Libero, 16 dicembre 2015
Tags : Monte dei Paschi di Siena
Con Mps il governo sta perdendo 100 milioni (nostri)
Ma quanti dolori dalle banche della Toscana. Che dispiacere per l’ex sindaco di Firenze vedere che, in questo momento, alcuni dei suoi problemi più gravi arrivano proprio dal mondo del credito della sua Regione...
Perché non c’è solo Banca Etruria ad avvelenare le giornate del premier e del ministro del Tesoro. All’orizzonte si vedono grandi nuvoloni addensarsi sul cielo di Siena. La città che, secondo Dante, è abitata dai «falsi fabbricatori di qualunque cosa». Un verso che suona quasi come una profezia anche se scritto due secoli prima della nascita di Montepaschi, i cui amministratori all’alba del terzo millennio si sono rivelati piuttosto bravini nella costruzione di bilanci fasulli. Il conto di questa perversione, però, rischia ora di ricadere sui contribuenti. E Renzi deve proprio stare attento che non accada: il fallimento di CariChieti, Banca Etruria, CariFerrara e Banca Marche è stato messo sul groppone dei risparmiatori. Figuriamoci cosa potrebbe succedere se un centesimo di perdita riferito a Mps pesasse sulle casse dello Stato. Per la narrazione del premier, sempre tessuta di fili d’oro e di speranza, sarebbe uno strappo sanguinoso. La fine di una favola.
Fino a questo momento Renzi ha sempre raccontato di aver messo i soldi nelle tasche degli italiani: dagli ottanta euro per i redditi bassi ai 500 per i ragazzi di diciotto anni. Non è proprio così ma la storiella fino a questo momento, bene o male, è stata in piedi. Una sottrazione legata a Montepaschi, la banca rossa per eccellenza, sarebbe l’inizio della rottamazione. Il pericolo non è imminente. Ma nemmeno tanto lontano.
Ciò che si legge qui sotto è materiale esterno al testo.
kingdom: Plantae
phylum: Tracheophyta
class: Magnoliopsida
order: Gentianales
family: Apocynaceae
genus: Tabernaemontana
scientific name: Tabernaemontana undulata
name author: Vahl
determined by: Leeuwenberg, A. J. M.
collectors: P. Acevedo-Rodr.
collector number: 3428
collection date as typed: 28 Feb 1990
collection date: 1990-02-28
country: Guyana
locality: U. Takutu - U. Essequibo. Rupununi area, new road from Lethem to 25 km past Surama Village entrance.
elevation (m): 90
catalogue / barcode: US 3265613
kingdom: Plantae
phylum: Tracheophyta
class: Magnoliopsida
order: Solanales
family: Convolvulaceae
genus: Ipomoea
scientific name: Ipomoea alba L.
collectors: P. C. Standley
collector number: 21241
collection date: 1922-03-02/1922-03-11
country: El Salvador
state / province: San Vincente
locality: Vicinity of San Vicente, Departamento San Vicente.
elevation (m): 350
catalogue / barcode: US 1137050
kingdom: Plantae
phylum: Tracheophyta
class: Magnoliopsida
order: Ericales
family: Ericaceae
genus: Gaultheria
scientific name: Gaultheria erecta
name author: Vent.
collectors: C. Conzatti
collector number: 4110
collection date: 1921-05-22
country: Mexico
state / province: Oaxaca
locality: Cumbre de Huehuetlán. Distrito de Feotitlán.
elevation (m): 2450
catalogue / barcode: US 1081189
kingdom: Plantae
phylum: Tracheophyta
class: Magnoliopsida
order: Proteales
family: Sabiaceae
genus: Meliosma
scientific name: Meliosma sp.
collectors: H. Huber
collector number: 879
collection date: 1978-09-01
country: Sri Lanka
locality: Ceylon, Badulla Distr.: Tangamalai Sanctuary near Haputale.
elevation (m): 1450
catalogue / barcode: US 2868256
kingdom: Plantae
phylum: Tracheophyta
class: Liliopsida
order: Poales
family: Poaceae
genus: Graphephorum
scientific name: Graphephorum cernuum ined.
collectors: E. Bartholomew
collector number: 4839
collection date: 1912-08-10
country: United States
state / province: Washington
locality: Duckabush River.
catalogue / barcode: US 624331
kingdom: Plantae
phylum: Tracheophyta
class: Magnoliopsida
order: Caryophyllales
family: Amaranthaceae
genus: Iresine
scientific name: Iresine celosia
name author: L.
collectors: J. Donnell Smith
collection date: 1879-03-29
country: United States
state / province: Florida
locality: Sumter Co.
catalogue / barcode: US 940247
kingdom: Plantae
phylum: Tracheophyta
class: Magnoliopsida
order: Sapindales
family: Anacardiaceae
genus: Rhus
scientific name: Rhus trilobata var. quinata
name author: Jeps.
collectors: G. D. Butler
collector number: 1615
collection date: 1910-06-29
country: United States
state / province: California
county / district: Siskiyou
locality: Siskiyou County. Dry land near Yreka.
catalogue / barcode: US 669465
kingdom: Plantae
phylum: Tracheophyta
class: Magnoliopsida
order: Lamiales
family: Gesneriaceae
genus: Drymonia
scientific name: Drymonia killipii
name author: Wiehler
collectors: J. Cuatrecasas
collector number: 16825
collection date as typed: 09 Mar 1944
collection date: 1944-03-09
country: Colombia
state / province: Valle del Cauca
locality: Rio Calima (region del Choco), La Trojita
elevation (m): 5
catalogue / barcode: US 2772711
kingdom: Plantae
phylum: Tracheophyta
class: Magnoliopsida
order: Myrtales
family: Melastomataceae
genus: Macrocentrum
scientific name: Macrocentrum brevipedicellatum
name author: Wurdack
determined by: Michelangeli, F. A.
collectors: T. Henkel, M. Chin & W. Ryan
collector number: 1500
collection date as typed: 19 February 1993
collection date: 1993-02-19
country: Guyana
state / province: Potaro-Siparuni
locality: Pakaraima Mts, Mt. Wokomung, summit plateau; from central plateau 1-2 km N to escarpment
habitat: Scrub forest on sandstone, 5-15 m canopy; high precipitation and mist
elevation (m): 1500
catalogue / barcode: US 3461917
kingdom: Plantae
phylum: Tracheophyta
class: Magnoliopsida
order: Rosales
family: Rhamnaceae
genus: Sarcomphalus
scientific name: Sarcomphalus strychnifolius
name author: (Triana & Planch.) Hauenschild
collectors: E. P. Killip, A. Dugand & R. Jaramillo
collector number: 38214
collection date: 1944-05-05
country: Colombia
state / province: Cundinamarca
Accade, infatti, che oggi lo Stato è grande azionista, probabilmente il più importante di tutti, del Montepaschi perché possiede una quota del 4%.
È il risultato finale della manovra di sostegno pubblico a vantaggio del Montepaschi. Un prestito da quattro miliardi che Siena ha restituito grazie anche a due aumenti di capitale da otto miliardi. Sono rimasti fuori dal conto gli interessi sull’ultima tranche. A Siena hanno preferito non rimborsare per non privarsi di una preziosa liquidità. E scattata così la clausola di salvaguardia: il Tesoro ha ottenuto poco più di 117 milioni di azioni a fronte di un credito residuo di 240 milioni. Facendo una semplice divisione viene fuori che ogni azione Mps costa a Padoan circa 2,06 euro. Un valore che, visti i prezzi di questi giorni appare stratosferico.
La quotazione negli ultimi giorni è precipitata sotto la soglia di 1,20 euro. Insomma in questo momento nelle casse del Tesoro c’è un buco di cento milioni. Considerata l’ampiezza del bilancio dello Stato non è nemmeno una perdita scandalosa. Lo diventa, però, alla luce di quanto accaduto a Banca Etruria e negli altri istituti falliti. I risparmiatori penalizzati non la prenderebbero bene. Ma nemmeno i contribuenti coinvolti, senza nessna volontà, nella partita di Mps, la banca rossa per eccellenza. Se dovesse andare in malora, il Tesoro perderebbe l’intero investimento in base alle leggi che il governo ha appena approvato. Il costo verrebbe sopportato dal fisco. Intollerabile. Comunque, per il momento non è il caso di allarmarsi. E non solo perché ieri le azioni Mps sono salite del 6,3% a 1,22 euro. Più importante la considerazione che a carico dello Stato non esiste obbligo di vendere. Casomai il contrario: fino al 31 dicembre non può proprio farlo. Si chiama lock up, come se ci fosse un lucchetto.
Con il nuovo anno si vedrà. Comunque non si può mai sapere. Dal 1° gennaio Padoan e Renzi saranno costretti a gettare un’occhiata un po’ meno distratta del solito al listino di Piazza Affari. Sulla quotazione di Mps rischia di giocarsi un pezzo non trascurabile della loro carriera politica. Se dovessero aver ragione gli analisti che stimano una quotazione di 3,4 euro sarebbe perfetto. Magnifico investimento. Grande operazione finanziaria. Ma se andasse male? Al governo preferiscono non pensarci. Bastano già i mal di testa di Maria Elena Boschi.